NSFW. Adrian Sutton on why sexy and enterprise don’t go hand in hand:
Don’t forget as well, that consumer software generally sells directly to the end users, whereas enterprise software sells to CIOs, CEOs and CTOs who force it on their employees. A bad UI generally kills a consumer application but it’s par for the course with enterprise software because enterprise software isn’t sold to the people who actually use it. Listen in on a sales call for enterprise software and you’ll hear all about scalability, integration, security, interoperability, support, customisation, more support and corporate compliance.
It ends on a hopeful note:
… Expect to see consumer technologies and styles making the jump over to the enterprise more and more as businesses realize that it all those extra clicks add up to serious costs. Just don’t expect it to change fast - nothing in the enterprise ever does.
Via Discipline and Punish, a fitting name for this meme (also a daily read).

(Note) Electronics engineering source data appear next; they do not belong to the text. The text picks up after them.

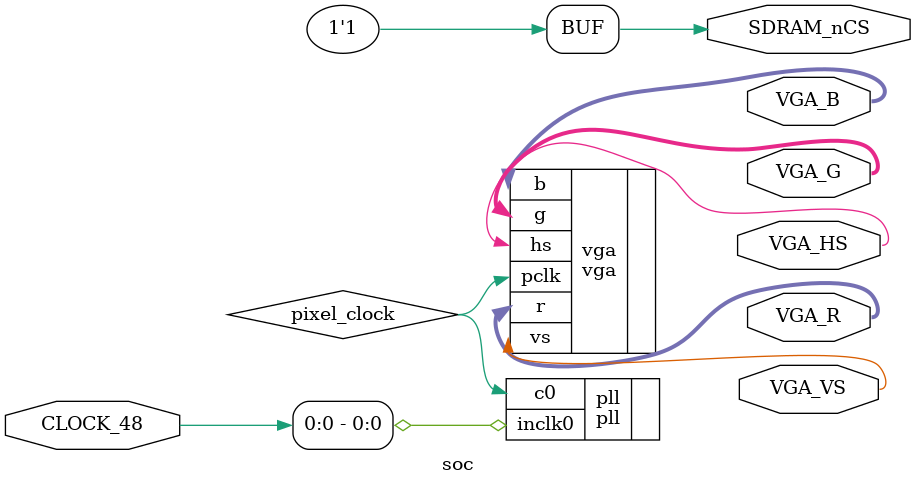
<source format=v>
module soc (
   input [1:0] CLOCK_48,
   output SDRAM_nCS,
   output VGA_HS,
   output VGA_VS,
   output [5:0] VGA_R,
   output [5:0] VGA_G,
   output [5:0] VGA_B
);

// de-activate unused SDRAM
assign SDRAM_nCS = 1;

wire pixel_clock;

vga vga (
	 .pclk  (pixel_clock),
	 .hs    (VGA_HS),
	 .vs    (VGA_VS),
	 .r     (VGA_R),
	 .g     (VGA_G),
	 .b     (VGA_B)
);
					
// A PLL to derive the VGA pixel clocl from the WXEDA 48MHz
pll pll (
	 .inclk0(CLOCK_48[0]),
	 .c0(pixel_clock)        // 31.5 MHz
);

endmodule

</source>
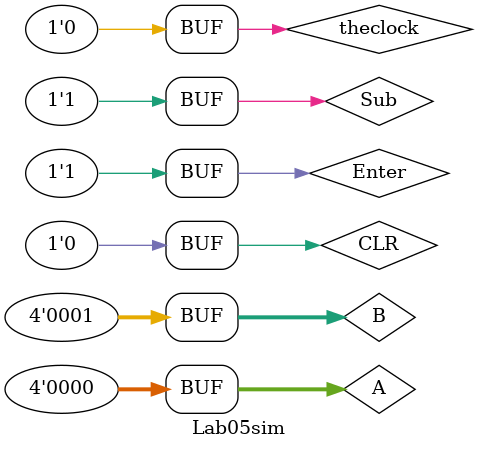
<source format=sv>
`timescale 1ns / 1ps


module Lab05sim(

    );
    logic [3:0]A;
    logic [3:0]B;
    logic theclock;
    logic Sub;
    logic Enter;
    logic CLR;
    logic [7:0]seg;
    logic [3:0]an;
    Lab05 Labl_inst(.A(A), .B(B), .theclock(theclock), .Sub(Sub), .Enter(Enter), .CLR(CLR), .seg(seg), .an(an));
    always
    begin
    
    theclock = 1;
    #5;
    theclock = 0;
    #5;
    
    end
    
    
    initial
    begin    
    A= 4'b0001; B=4'b0101; Sub=0; Enter = 1; CLR = 0;  //1
    #10
    A= 4'b1111; B=4'b1101; Sub=0; Enter = 1; CLR = 0; //2
    #10
    A= 4'b0011; B=4'b1011; Sub=0; Enter = 1; CLR = 0; //3 
    #10
    A= 4'b1000; B=4'b0100; Sub=0; Enter = 1; CLR = 0; //4
    #10
    A= 4'b0011; B=4'b0111; Sub=0; Enter = 1; CLR = 0; //5
    #10
    A= 4'b1100; B=4'b1001; Sub=0; Enter = 1; CLR = 0;//6 
    #10
    A= 4'b0000; B=4'b0000; Sub=0; Enter = 1; CLR = 0;//7
    #10
    A= 4'b0101; B=4'b0000; Sub=0; Enter = 1; CLR = 0;//8
    #10
    A= 4'b0000; B=4'b0110; Sub=0; Enter = 1; CLR = 0;//9
    #10
    A= 4'b0100; B=4'b1101; Sub=1; Enter = 1; CLR = 0;//10
    #10
    A= 4'b1010; B=4'b0010; Sub=1; Enter = 1; CLR = 0;//11
    #10
    A= 4'b0101; B=4'b0011; Sub=1; Enter = 1; CLR = 0;//12
    #10
    A= 4'b1001; B=4'b1110; Sub=1; Enter = 1; CLR = 0;//13
    #10
    A= 4'b0100; B=4'b1001; Sub=1; Enter = 1; CLR = 0;//14
    #10
    A= 4'b1010; B=4'b0110; Sub=1; Enter = 1; CLR = 0;//15
    #10
    A= 4'b0000; B=4'b0000; Sub=1; Enter = 1; CLR = 0;//16
    #10
    A= 4'b0110; B=4'b0000; Sub=1; Enter = 1; CLR = 0;//17
    #10
    A= 4'b0000; B=4'b0001; Sub=1; Enter = 1; CLR = 0;//17
    
    end

endmodule

</source>
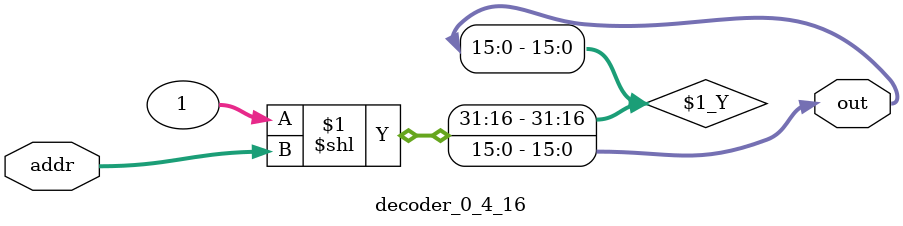
<source format=v>
module decoder_0_20_1048576(input [19:0] input_bits, output [1048575:0] output_bits);

    assign output_bits = (1 << input_bits);

endmodule

module decoder_0_5_32(input wire [4:0] addr, output wire [31:0] out);

   assign out = (1 << addr);

endmodule

module decoder_0_4_16(input wire [3:0] addr, output wire [15:0] out);

   assign out = (1 << addr);

endmodule

</source>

Out sourced. Timing is everything, and according to James Governor the Web 2.0 Intranet days are fast approaching:
Now the UI was different but the ad-hoc case management really smacked of Highrise. So much so good. What surprised me even more (I was practically doing the limbo I was so far back on my heels) was that when I asked Doug Merritt, the guy responsible for this new business line at SAPstraight-out confirmed that his team had indeed looked at Highrise in building the app.
SAP borrowing design ideas from 37Signals. This could get interesting. What if …
Mock turtle soup. Wait! Yes, they are! SAP calls it Composition on Rails. There’s a couple of Ruby libraries for using R/3 and NetWeaver. Composition on Rails is a different project, though. Composition on Rails is … get this … a Grails project:
The Composition on Rails project uses the Groovy scripting language and the Grails “Rails-like” web application framework, plus some SAP- specific extensions for Web Dynpro, Enterprise Web Services, and BAPIs, to allow quick and easy development of composite applications on SAP NetWeaver 7.1 CE.
Sigh.
As seen on TechCrunch. Matthieu Riou found the one-line quote that sums up 2007 in tech:
They’ve included several bundles of code libraries for databases and more importantly interfacing with the Facebook API.
Something to bite. Let’s finish this edition of Rounded Corners with some tech worthy material. Stefan Tilkov’s brief and well written intro to REST.